L'avion transportant les participants a décollé de l'aéroport de Kavumu. À bord de cet avion, il y avait de nombreux pasteurs, parmi lesquels Rugama, des docteurs et d'autres personnalités importantes de la communauté Banyamulenge. Il y’avait également deux missionnaires et bailleurs de fond de lONG Eben Ezer. Un certain Mvuyekure était copilote. On raconte que ce monsieur serait le pilote d'Habyarimana, l'ancien président du Rwanda. L'avion appartenait à une dame fortunée appelée Goulamali. L'avion a décollé sans problème et a pris son envol jusqu'à Minembwe. Au moment d'atterrir, juste quand il était presque au ras du sol, il a repris de la hauteur, puis a heurté une petite colline qui se trouvait en face de la petite piste de Minembwe. Immédiatement, il a pris feu. Quelques secondes après, le ciel était couvert d’un épais nuage noir.  Le pilote et le copilote qui tentaient de sortir n'ont pas réussi, leurs jambes étant retenues à l’intérieur de l’appareil quand le reste du corps était déjà sortis, et ils sont également décédés, sans aucun survivant.

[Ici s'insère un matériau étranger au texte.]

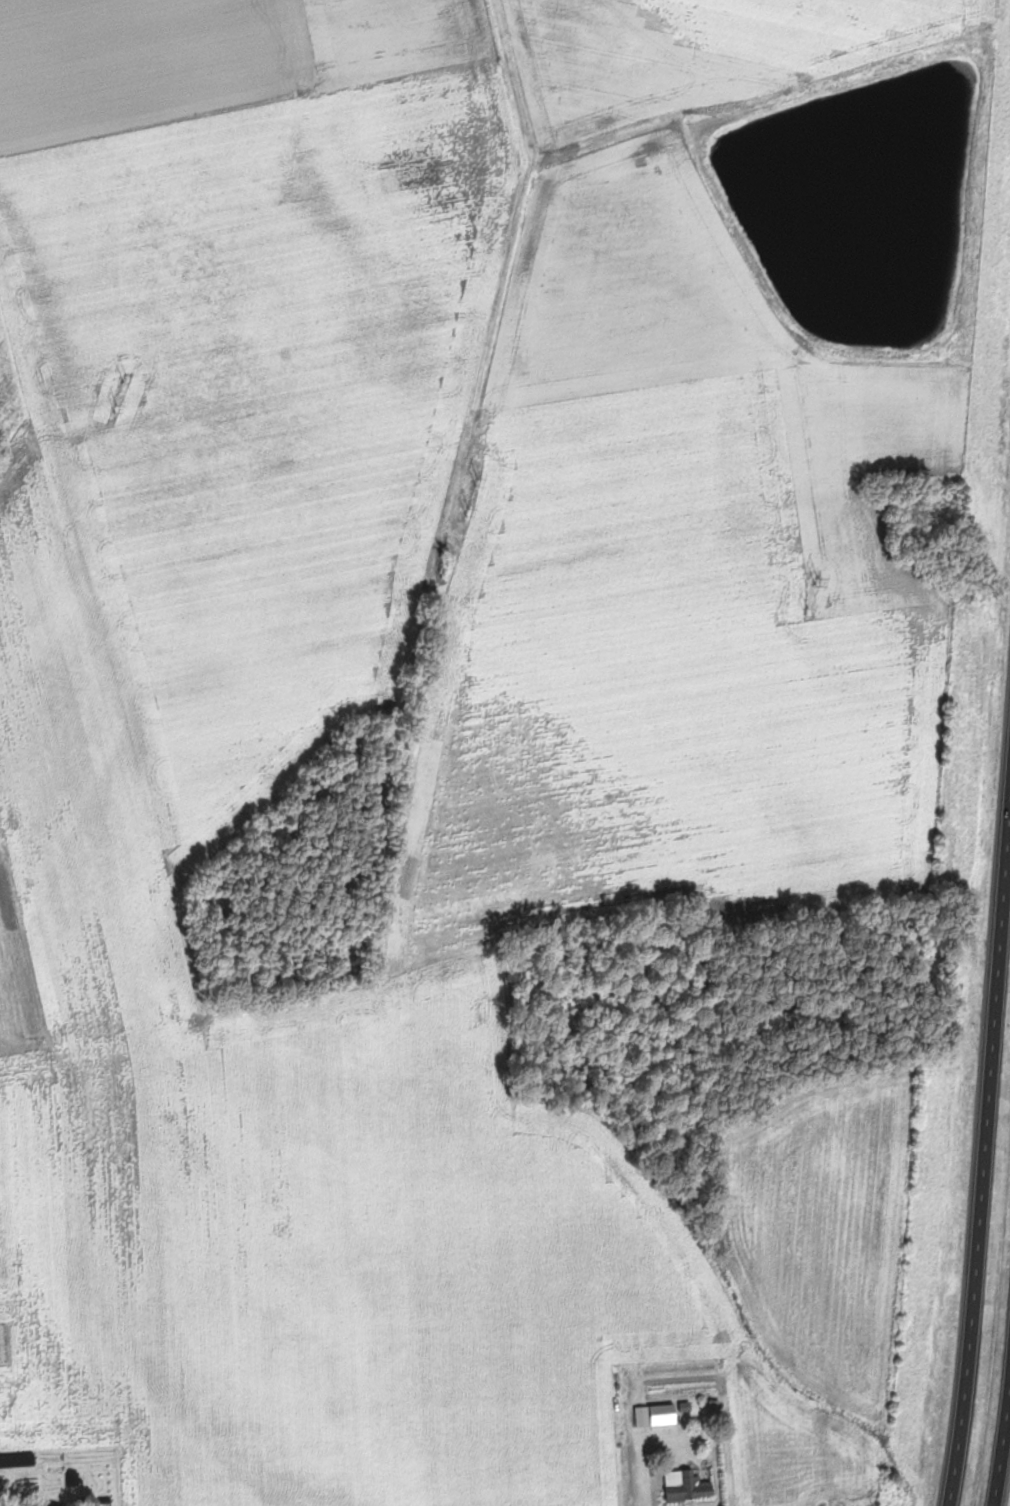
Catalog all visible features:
power tower: (126, 379)
power tower: (118, 408)
power tower: (478, 480)
power tower: (469, 511)
power tower: (818, 580)
power tower: (808, 609)
road: (984, 1165)
building: (662, 1415)
building: (690, 1486)
road: (1008, 1486)

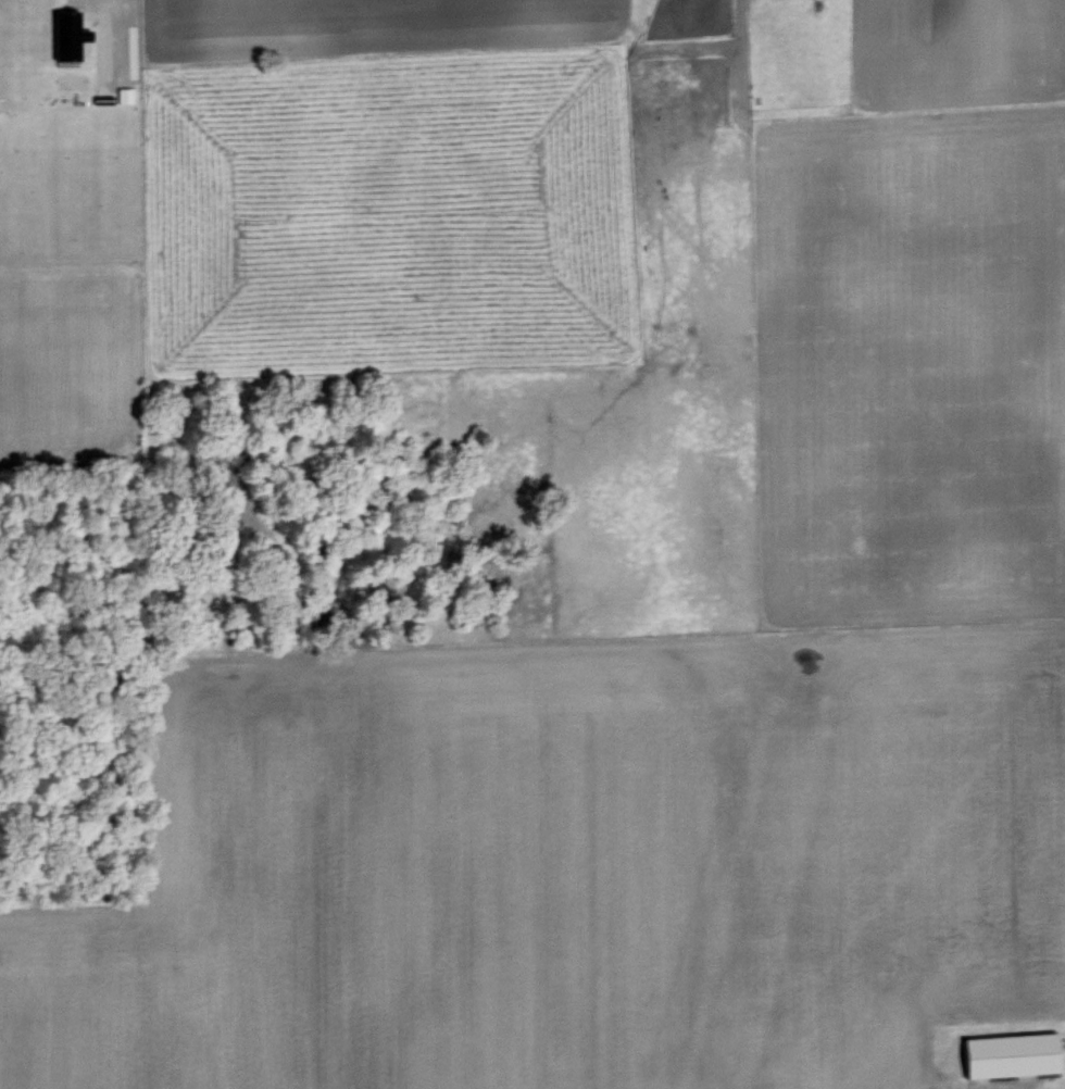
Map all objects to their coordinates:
road: (116, 7)
building: (66, 34)
building: (123, 93)
road: (447, 96)
building: (1009, 1053)

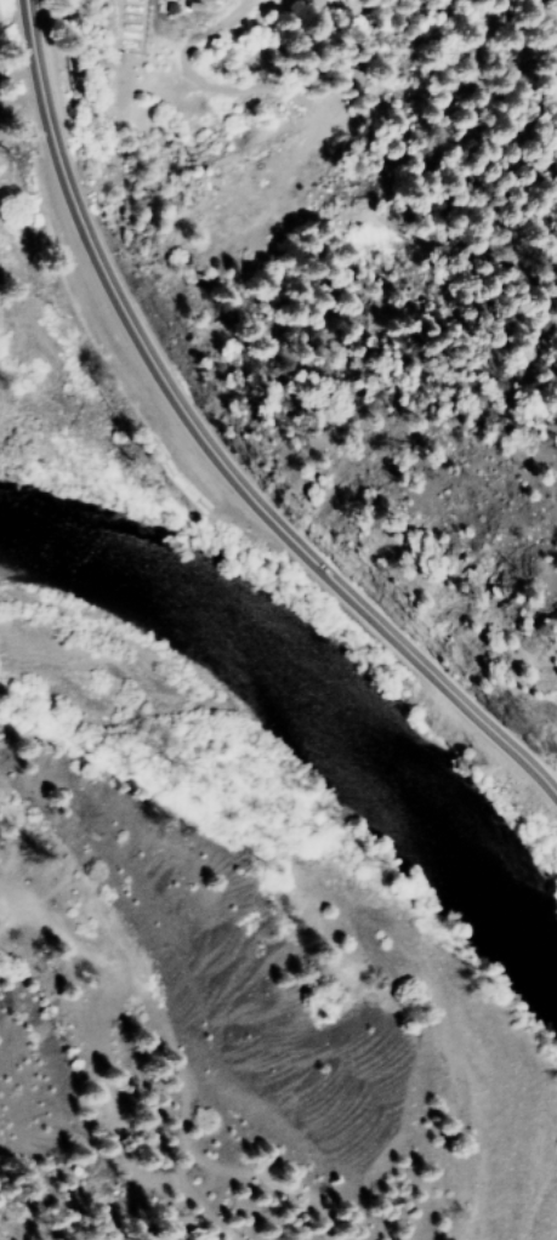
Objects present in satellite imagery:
building: (354, 81)
road: (209, 449)
river: (304, 744)

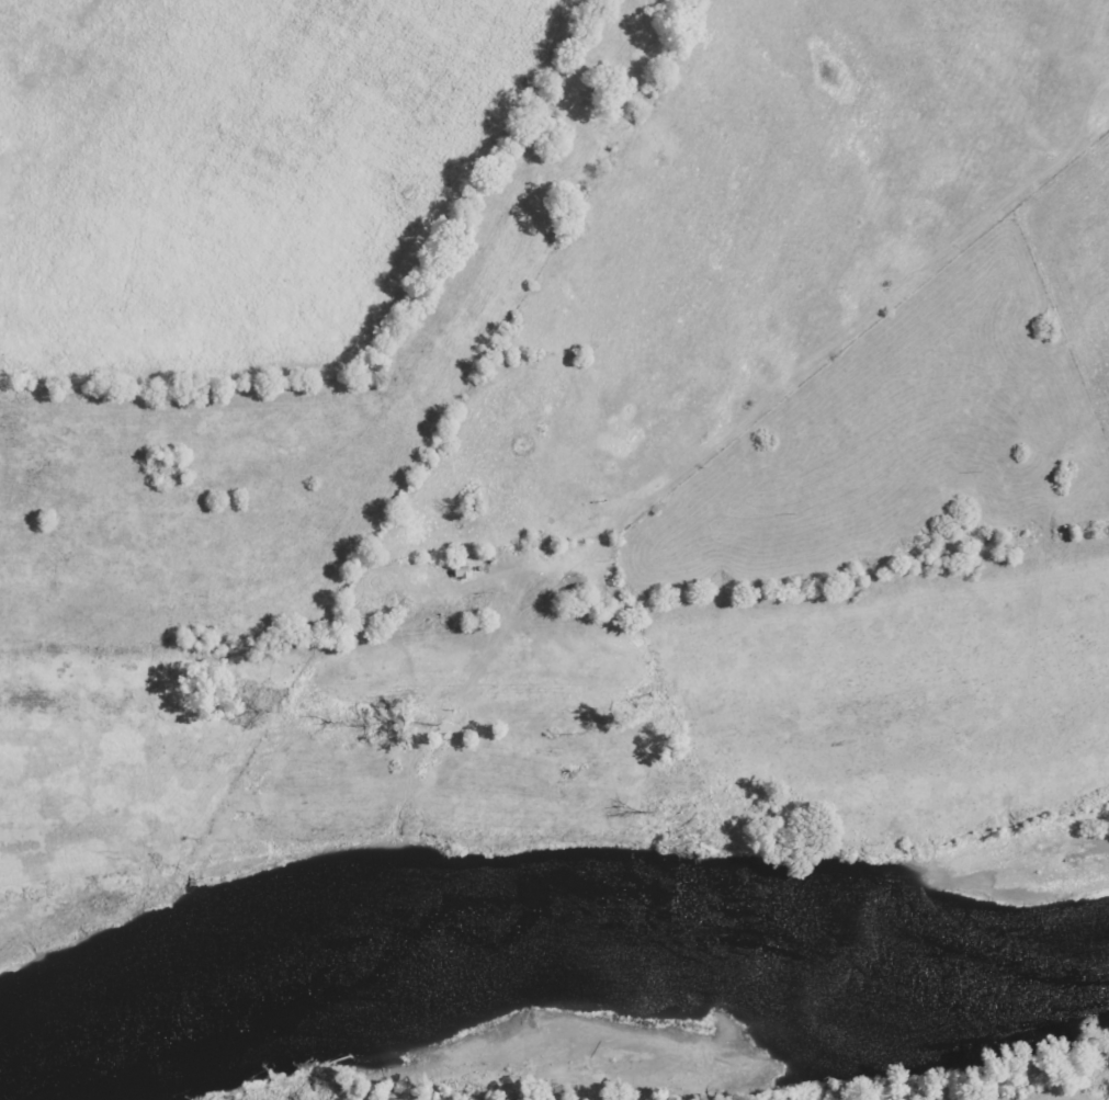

Est-ce une mission suicide ? On n'en sait rien. A ce que je sache, il n'y a pas eu d'enquête.

Les conséquences de ces tragédies sont dévastatrices pour la communauté des Banyamulenge. La perte de leurs leaders et de leurs figures spirituelles a laissé un vide profond et crée un besoin urgent de reconstitution de leurs institutions et de leur leadership. Leur quête de justice est entravée par l'absence d'enquêtes formelles et de responsabilité.

Ainsi, alors que nous nous penchons sur ces événements tragiques, nous sommes confrontés à un sombre tableau de pertes et d'incertitudes, reflétant les défis persistants auxquels sont confrontées les communautés marginalisées dans leur quête de justice et de stabilité.